Six months later, while having lunch, Sawyer sees David sitting nearby. She approaches with a knife, but upon realizing it is not him, she drops the knife and runs away.

==Production==
In July 2017, it was announced Steven Soderbergh had shot a film in secret in June 2017, starring Claire Foy and Juno Temple. The film was shot on an iPhone 7 Plus in 4K using the app FiLMiC Pro, and was released through Soderbergh's Fingerprint Releasing banner. In August 2017, Jay Pharoah confirmed that he was a co-star in the film.

==Release==
The film had its world premiere at the Berlin International Film Festival on February 21, 2018. and was released in the United States on March 23, 2018.

==Reception==
===Box office===
Unsane has grossed $7.7 million in the United States and Canada, and $6.5 million in other territories, for a worldwide total of $14.2 million.

In the United States and Canada, Unsane was released alongside Pacific Rim Uprising, Midnight Sun, Sherlock Gnomes and Paul, Apostle of Christ, and was projected to gross $3 million from 2,023 theaters in its opening weekend.
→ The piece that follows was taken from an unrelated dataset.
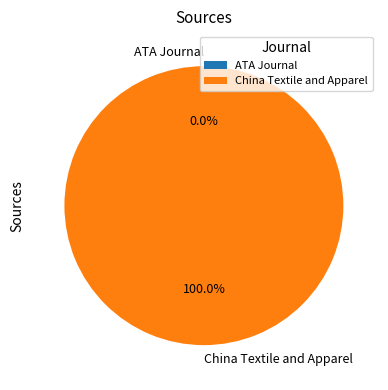

Which category has the biggest portion of the pie?

China Textile and Apparel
It ended up debuting to $3.7 million, finishing 11th at the box office. In its second weekend the film made $1.4 million, a 61.6% drop.

===Critical response===
On review aggregator website Rotten Tomatoes, the film holds an approval rating of based on reviews, and an average rating of . The website's critical consensus reads, "Unsane unleashes Steven Soderbergh's inner B-movie maestro, wading into timeless psychological thriller territory and giving it a high-tech filmmaking spin." On Metacritic, the film has a weighted average score of 63 out of 100, based on 45 critics, indicating "generally favorable reviews". Audiences polled by CinemaScore gave the film an average grade of "B−" on an A+ to F scale.
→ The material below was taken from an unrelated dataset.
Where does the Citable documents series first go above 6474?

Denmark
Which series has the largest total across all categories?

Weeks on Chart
Richard Brody from The New Yorker wrote "Above all, [Soderbergh] revels, with palpable joy, in his repertory of distorted, disturbing, lurid yet lucid images, making a furious movie that signifies nothing but the irrepressible vitality of the cinema itself. Soderbergh's experiment is a success." Justin Chang of the Los Angeles Times wrote, "Soderbergh is one of the most dexterous directors working in the American mainstream, and he has a sly talent for lacing even a seemingly disposable genre offering with smart, incisive ideas."